## [REQUIREMENTS]
Extract every line of the rows below that contains the string "wireOp", matching case exactly.

(Stored entries)

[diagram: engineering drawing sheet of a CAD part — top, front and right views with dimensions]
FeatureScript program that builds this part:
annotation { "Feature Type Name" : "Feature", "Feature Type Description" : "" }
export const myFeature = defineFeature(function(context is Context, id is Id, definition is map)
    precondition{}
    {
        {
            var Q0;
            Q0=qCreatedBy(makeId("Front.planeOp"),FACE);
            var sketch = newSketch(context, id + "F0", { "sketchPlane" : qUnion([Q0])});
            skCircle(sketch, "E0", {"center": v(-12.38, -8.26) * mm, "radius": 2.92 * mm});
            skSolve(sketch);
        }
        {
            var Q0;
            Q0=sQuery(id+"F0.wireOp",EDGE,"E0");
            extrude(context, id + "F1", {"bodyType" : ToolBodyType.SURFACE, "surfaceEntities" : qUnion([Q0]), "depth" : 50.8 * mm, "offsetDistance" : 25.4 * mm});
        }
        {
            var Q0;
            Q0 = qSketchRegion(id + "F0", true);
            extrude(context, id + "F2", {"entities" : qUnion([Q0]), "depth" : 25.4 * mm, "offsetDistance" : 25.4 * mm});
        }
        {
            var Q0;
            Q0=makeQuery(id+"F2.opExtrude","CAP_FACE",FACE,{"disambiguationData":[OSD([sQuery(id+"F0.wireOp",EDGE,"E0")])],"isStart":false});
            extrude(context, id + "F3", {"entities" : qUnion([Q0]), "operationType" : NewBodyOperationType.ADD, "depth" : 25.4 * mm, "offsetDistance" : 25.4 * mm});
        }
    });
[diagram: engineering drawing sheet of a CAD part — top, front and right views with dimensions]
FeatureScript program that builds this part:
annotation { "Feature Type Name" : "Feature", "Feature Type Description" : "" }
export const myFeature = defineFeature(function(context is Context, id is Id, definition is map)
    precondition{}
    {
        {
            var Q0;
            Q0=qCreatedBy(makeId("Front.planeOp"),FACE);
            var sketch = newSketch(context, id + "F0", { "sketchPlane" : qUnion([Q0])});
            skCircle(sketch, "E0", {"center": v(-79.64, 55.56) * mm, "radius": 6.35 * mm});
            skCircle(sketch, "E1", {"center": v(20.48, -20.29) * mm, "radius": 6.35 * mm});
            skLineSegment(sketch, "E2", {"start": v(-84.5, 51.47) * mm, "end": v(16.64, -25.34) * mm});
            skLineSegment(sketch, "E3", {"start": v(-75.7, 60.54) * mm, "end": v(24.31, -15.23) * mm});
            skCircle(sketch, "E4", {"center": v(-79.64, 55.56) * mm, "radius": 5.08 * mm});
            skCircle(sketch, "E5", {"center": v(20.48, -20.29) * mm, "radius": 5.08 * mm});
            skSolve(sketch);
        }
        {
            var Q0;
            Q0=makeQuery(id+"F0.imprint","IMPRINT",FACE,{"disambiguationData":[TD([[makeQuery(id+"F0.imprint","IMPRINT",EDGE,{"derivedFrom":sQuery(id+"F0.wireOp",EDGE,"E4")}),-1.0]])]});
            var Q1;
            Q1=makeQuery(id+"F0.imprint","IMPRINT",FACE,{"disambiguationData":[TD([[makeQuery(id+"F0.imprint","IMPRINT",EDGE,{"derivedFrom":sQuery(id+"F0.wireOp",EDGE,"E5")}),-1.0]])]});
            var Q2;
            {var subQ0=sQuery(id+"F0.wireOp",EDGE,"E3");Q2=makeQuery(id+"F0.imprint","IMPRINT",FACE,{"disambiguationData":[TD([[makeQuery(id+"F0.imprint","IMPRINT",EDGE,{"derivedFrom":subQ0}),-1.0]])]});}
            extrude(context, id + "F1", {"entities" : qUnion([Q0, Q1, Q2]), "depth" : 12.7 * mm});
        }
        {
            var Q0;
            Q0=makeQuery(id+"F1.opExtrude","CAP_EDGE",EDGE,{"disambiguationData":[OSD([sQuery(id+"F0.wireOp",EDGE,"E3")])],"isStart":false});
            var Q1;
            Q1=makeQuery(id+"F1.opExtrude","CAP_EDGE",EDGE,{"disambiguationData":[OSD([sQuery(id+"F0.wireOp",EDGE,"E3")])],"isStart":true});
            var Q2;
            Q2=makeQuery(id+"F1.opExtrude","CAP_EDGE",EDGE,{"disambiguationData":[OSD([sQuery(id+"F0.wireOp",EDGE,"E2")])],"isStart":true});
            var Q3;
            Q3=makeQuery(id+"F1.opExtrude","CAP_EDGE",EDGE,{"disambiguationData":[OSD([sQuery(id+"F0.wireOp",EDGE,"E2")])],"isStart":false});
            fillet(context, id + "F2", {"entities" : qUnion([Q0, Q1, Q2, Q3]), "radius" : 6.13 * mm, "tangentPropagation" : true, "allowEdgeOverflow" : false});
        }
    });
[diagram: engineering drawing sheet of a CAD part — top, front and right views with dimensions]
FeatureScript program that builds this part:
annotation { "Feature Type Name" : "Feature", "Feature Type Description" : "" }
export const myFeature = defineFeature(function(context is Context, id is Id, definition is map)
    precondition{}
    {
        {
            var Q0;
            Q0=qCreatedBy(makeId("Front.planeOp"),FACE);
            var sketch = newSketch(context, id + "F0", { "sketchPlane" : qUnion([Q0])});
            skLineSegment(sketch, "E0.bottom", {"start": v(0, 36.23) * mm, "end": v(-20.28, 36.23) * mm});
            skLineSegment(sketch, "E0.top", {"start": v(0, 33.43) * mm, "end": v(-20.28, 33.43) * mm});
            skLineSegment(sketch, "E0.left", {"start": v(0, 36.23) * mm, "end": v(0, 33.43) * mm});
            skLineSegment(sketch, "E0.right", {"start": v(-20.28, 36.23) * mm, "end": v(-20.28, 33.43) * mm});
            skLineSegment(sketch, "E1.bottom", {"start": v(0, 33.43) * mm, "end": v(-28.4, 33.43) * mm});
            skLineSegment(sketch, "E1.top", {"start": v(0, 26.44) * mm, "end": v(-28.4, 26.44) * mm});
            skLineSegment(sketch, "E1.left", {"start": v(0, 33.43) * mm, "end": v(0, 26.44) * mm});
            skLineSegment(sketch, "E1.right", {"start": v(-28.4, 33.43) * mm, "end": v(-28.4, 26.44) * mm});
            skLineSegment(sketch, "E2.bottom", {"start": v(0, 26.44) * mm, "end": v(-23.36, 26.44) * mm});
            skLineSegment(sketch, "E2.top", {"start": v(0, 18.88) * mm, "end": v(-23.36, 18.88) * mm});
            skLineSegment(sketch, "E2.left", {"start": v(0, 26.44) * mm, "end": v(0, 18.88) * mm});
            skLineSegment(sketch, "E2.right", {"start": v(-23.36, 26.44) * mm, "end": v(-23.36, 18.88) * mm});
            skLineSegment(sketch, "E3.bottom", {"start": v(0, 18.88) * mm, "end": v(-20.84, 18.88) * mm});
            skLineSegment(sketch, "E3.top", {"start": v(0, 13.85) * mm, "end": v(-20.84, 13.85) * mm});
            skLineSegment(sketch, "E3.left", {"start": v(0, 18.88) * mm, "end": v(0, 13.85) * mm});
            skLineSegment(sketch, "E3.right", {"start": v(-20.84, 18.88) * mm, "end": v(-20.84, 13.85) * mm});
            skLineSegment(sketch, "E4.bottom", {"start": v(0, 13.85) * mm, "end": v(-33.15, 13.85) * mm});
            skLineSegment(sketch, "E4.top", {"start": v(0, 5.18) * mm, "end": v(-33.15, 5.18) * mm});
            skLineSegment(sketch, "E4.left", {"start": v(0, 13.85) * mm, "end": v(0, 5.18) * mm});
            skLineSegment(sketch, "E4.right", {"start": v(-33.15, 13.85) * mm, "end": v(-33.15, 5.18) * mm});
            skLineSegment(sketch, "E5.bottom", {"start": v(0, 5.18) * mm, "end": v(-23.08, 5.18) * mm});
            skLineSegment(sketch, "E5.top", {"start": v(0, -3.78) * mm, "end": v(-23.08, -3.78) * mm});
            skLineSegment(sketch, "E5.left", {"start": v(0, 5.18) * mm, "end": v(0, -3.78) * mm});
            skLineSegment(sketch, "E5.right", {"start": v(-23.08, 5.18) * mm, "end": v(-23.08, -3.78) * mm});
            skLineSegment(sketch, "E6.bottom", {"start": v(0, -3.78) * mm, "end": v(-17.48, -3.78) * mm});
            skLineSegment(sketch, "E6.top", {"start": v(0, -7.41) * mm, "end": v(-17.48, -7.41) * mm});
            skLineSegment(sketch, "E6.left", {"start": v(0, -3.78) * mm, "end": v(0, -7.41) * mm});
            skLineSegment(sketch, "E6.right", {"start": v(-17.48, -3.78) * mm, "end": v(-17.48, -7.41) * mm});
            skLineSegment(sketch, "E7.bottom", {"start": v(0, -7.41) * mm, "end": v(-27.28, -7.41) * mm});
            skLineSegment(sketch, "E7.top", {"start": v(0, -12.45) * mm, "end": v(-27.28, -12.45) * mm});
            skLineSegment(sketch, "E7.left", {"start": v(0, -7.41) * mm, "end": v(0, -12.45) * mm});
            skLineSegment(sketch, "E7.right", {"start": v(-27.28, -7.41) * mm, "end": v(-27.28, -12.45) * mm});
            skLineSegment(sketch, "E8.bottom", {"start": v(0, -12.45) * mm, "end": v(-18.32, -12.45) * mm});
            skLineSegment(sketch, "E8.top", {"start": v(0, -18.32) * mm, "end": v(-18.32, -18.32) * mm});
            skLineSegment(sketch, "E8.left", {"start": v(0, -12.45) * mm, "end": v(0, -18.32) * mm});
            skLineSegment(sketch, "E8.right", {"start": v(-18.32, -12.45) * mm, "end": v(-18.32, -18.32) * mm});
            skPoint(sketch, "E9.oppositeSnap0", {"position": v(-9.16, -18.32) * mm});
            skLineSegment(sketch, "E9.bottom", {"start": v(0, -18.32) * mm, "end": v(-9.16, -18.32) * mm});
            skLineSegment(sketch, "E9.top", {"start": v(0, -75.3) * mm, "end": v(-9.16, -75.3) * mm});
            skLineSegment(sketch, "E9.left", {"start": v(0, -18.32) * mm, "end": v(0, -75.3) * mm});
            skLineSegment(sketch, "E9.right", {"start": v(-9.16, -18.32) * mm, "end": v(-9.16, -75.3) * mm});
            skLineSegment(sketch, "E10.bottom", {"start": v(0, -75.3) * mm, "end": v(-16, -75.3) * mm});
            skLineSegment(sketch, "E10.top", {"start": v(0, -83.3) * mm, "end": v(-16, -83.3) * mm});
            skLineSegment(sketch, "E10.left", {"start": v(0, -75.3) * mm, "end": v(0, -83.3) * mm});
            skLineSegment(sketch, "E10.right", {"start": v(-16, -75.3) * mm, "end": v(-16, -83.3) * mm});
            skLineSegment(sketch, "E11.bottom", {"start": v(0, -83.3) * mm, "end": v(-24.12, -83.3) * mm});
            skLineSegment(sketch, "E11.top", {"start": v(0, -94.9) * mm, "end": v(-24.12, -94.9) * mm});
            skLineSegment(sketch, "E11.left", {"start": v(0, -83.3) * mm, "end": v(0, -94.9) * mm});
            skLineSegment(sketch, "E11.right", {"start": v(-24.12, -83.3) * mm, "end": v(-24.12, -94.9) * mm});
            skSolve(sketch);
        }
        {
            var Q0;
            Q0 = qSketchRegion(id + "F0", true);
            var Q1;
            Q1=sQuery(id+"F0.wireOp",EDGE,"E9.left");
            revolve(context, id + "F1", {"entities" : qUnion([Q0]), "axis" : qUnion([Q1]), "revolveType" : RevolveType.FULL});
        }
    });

## [COMPLETE RESPONSE]
            Q0=sQuery(id+"F0.wireOp",EDGE,"E0");
            Q0=makeQuery(id+"F2.opExtrude","CAP_FACE",FACE,{"disambiguationData":[OSD([sQuery(id+"F0.wireOp",EDGE,"E0")])],"isStart":false});
            Q0=makeQuery(id+"F0.imprint","IMPRINT",FACE,{"disambiguationData":[TD([[makeQuery(id+"F0.imprint","IMPRINT",EDGE,{"derivedFrom":sQuery(id+"F0.wireOp",EDGE,"E4")}),-1.0]])]});
            Q1=makeQuery(id+"F0.imprint","IMPRINT",FACE,{"disambiguationData":[TD([[makeQuery(id+"F0.imprint","IMPRINT",EDGE,{"derivedFrom":sQuery(id+"F0.wireOp",EDGE,"E5")}),-1.0]])]});
            {var subQ0=sQuery(id+"F0.wireOp",EDGE,"E3");Q2=makeQuery(id+"F0.imprint","IMPRINT",FACE,{"disambiguationData":[TD([[makeQuery(id+"F0.imprint","IMPRINT",EDGE,{"derivedFrom":subQ0}),-1.0]])]});}
            Q0=makeQuery(id+"F1.opExtrude","CAP_EDGE",EDGE,{"disambiguationData":[OSD([sQuery(id+"F0.wireOp",EDGE,"E3")])],"isStart":false});
            Q1=makeQuery(id+"F1.opExtrude","CAP_EDGE",EDGE,{"disambiguationData":[OSD([sQuery(id+"F0.wireOp",EDGE,"E3")])],"isStart":true});
            Q2=makeQuery(id+"F1.opExtrude","CAP_EDGE",EDGE,{"disambiguationData":[OSD([sQuery(id+"F0.wireOp",EDGE,"E2")])],"isStart":true});
            Q3=makeQuery(id+"F1.opExtrude","CAP_EDGE",EDGE,{"disambiguationData":[OSD([sQuery(id+"F0.wireOp",EDGE,"E2")])],"isStart":false});
            Q1=sQuery(id+"F0.wireOp",EDGE,"E9.left");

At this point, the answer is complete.